> _Task statement_
Find each line in the listing that contains the word "right", matching case exactly, and copy those lines.

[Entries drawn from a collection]
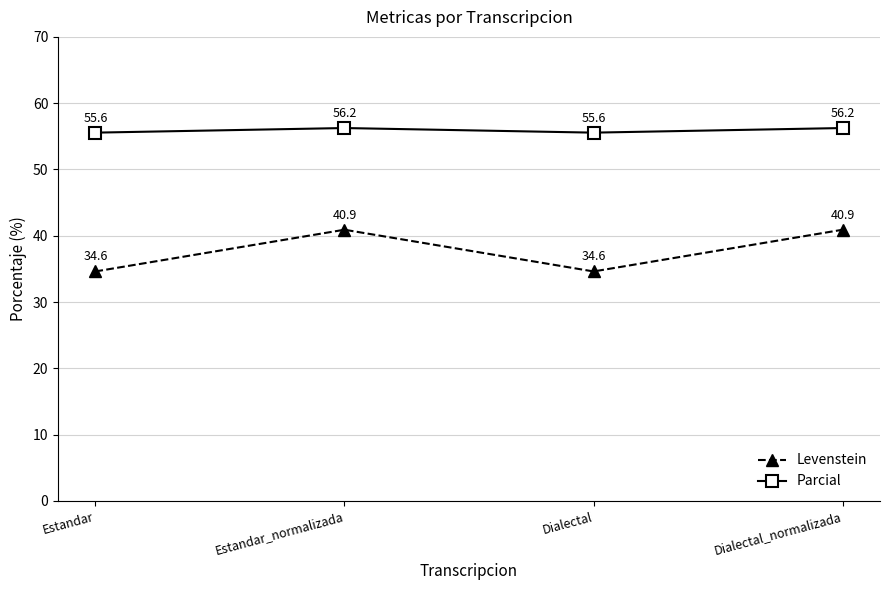

What is the label of the 1st point from the right?

Dialectal_normalizada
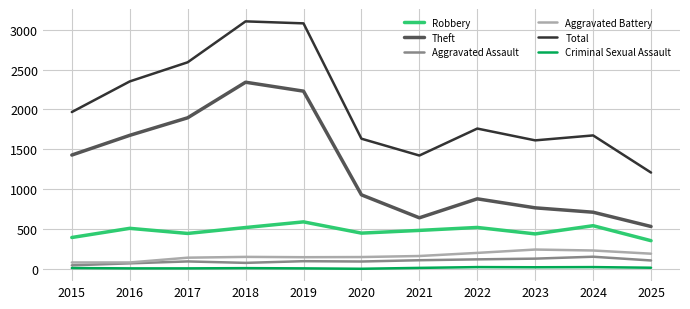

Which series changed the most between 2016 and 2021?

Theft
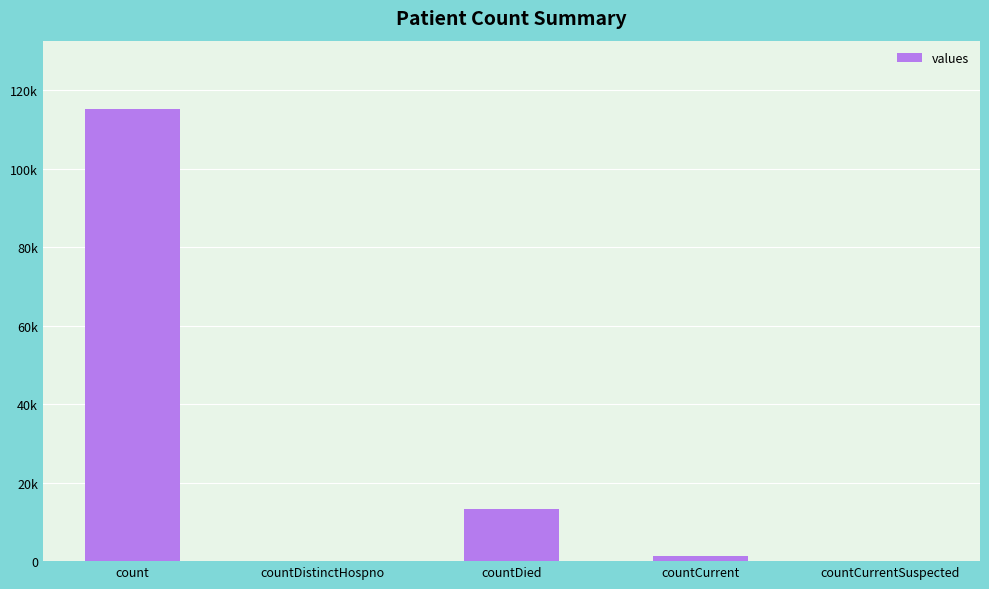

Reading left to right, transcribe all the data shown in this chart.

115379	0	13343	1383	0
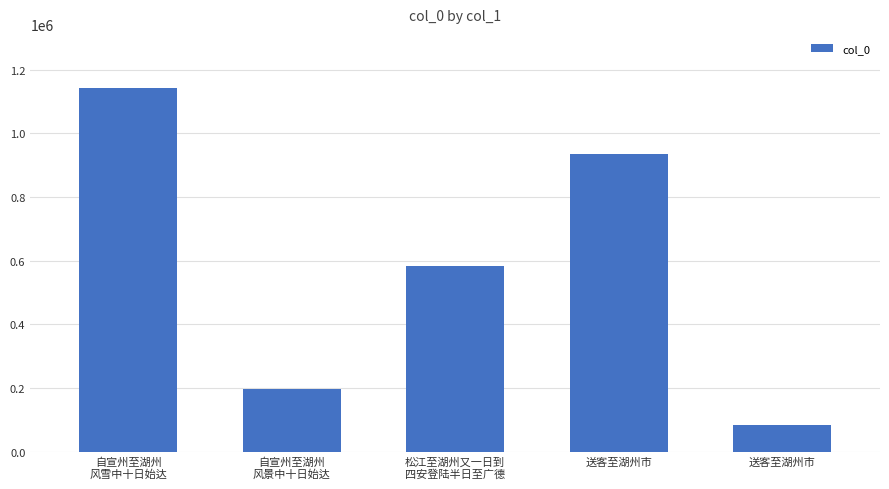

How many values are below 583146?

2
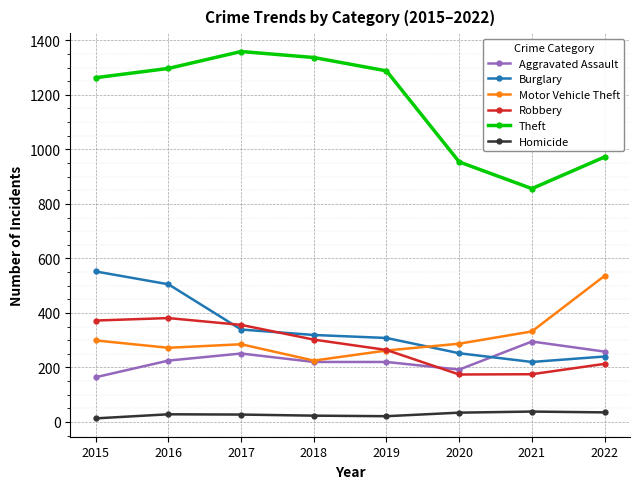

Does the chart display data point markers on the line(s)?

Yes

> _Output below_
What is the label of the 1st point from the right?
Reading left to right, transcribe all the data shown in this chart.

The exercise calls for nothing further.